> **Stated goal 1**: According to the episode recap, to which place are Pike and Vina transported from the cage?
> **Stated goal 2**: Resume the episode recap after its final sentence and carry it forward.
━━━ Passage to read
Pike wakes up in a plexiglass enclosed cell in an underground bunker. Three Assheads begin observing him and taking notes about how primitive he is, but they don’t talk – they use telepathy, which is signalled by gross pulsating veins on their sac-like craniums. And to be honest, from behind their noggins look like a face on view of a penis. These guys are all sorts of ugly.
That broad Vina is in the cage with Pike, and suddenly she and he are transported to Rigel 7, from which the Enterprise just came. They’re in front of a big medieval looking castle and Vina is dressed like a princess; Pike notes that this is exactly like his Rigel 7 experience (which didn’t go well) except for her. She runs to the castle and he follows and then this huge, bucktoothed Russkie looking motherfucker comes out and starts attacking. At first Pike doesn’t want to fight, knowing this is all an illusion, but Vina tells him that he’ll feel the pain of a wound just as badly in the illusion as he would in reality.
When Pike gets knocked around by the Cossack he comes to the conclusion that she’s right. As the Cossack is about to reenact the the Russian Revolution on Vina’s private parts, Pike throws a big ass, cardboard dagger into the beast’s back. The big dude either tries to jump down on Pike or just falls down, but either way he ends up impaled on a stake and dead.
━━━━━━
━━━ Provided material
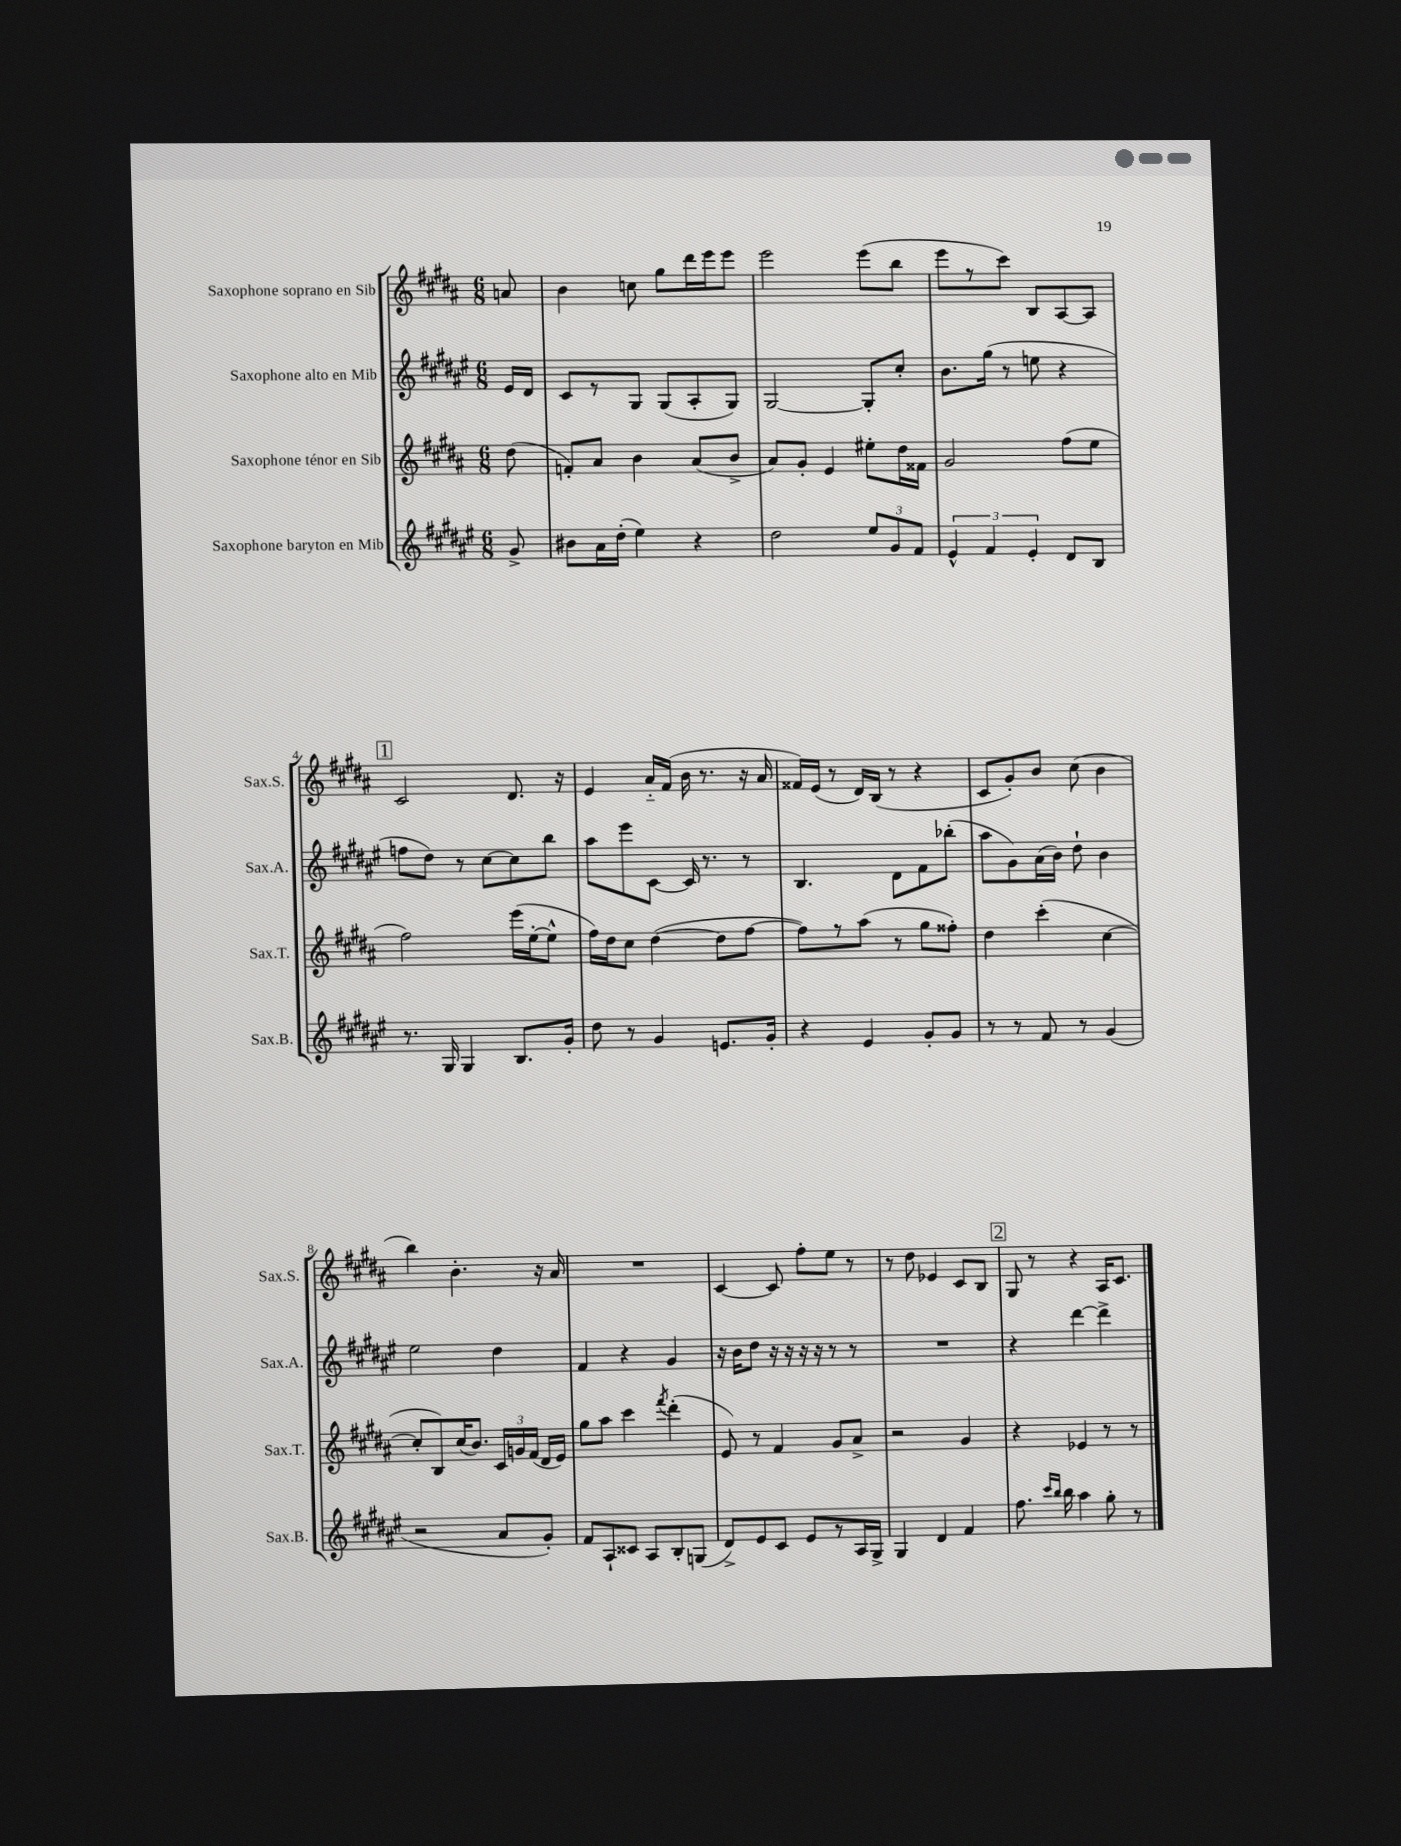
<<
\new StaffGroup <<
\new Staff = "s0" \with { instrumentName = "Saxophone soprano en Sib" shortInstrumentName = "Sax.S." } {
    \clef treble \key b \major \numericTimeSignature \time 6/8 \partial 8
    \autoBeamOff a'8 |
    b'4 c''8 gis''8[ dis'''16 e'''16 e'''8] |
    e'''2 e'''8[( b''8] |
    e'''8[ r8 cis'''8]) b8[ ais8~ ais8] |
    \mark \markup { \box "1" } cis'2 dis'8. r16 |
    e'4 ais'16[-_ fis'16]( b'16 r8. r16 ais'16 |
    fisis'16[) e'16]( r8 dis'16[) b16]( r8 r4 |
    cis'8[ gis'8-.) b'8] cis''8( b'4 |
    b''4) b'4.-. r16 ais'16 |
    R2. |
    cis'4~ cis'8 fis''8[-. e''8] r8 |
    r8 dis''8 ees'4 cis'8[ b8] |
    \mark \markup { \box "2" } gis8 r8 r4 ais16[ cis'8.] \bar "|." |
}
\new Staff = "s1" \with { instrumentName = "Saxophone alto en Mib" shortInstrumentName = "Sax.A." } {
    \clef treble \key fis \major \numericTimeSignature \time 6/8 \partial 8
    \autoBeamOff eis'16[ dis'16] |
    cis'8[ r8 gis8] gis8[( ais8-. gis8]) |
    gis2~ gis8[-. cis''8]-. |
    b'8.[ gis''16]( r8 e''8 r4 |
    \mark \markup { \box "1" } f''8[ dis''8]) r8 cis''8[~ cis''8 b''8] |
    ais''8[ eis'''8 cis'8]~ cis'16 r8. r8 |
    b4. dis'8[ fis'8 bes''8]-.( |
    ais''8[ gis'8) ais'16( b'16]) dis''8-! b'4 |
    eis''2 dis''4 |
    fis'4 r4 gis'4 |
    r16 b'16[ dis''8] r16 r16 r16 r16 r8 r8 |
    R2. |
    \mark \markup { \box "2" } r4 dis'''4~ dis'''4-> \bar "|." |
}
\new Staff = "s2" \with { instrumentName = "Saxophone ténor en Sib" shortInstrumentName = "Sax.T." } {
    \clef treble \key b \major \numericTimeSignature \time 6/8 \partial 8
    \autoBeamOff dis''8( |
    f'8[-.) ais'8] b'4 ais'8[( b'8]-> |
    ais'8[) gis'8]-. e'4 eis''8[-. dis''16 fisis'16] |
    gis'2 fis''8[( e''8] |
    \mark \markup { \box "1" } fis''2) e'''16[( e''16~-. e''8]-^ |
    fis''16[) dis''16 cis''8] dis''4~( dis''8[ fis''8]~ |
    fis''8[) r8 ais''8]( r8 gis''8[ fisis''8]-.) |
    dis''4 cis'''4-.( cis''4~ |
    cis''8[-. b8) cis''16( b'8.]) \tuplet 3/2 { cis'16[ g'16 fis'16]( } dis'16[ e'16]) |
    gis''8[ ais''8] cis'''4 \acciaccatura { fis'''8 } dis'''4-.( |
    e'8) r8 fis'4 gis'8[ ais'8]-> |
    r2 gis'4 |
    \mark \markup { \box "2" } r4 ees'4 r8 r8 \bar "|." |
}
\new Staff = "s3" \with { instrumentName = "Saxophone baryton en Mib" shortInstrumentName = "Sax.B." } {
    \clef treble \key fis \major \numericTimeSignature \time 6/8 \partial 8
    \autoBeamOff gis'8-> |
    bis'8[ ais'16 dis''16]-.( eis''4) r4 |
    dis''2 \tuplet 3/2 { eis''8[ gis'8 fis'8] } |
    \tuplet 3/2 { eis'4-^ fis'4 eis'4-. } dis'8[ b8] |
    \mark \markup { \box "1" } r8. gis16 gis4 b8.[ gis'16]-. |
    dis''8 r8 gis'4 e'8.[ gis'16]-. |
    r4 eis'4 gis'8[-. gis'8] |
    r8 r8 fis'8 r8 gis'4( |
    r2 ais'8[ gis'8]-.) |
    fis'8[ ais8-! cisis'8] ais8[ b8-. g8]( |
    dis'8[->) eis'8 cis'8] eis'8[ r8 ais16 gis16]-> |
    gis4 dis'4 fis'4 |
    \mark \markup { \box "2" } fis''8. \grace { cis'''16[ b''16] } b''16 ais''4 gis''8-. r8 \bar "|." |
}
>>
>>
━━━━━━
> **Right answer 1**: Rigel 7

> **Right answer 2**:
Upstairs the Enterprise has beamed down a huge cannon, and they fire it at the elevator, but it seems to do nothing but create pretty sparkly colors. Number One says that the blast should have taken the top off the hillside and the doctor is all like ‘Bitch, I’ve been telling you – these mofos have mind powers, and maybe we did tear the roof off this mutha but they’re not letting us see that.’
They’re back in the cage and the Sacboys show Pike how they treat dissenters by making Vina writhe in agony and then disappear. Then the aliens try to get Pike to eat; when he refuses to do so they make him think he’s in a lake of fire – hell. They refer to it a myth he knew from childhood, which sounds pretty ballsy for a TV show in the 60s.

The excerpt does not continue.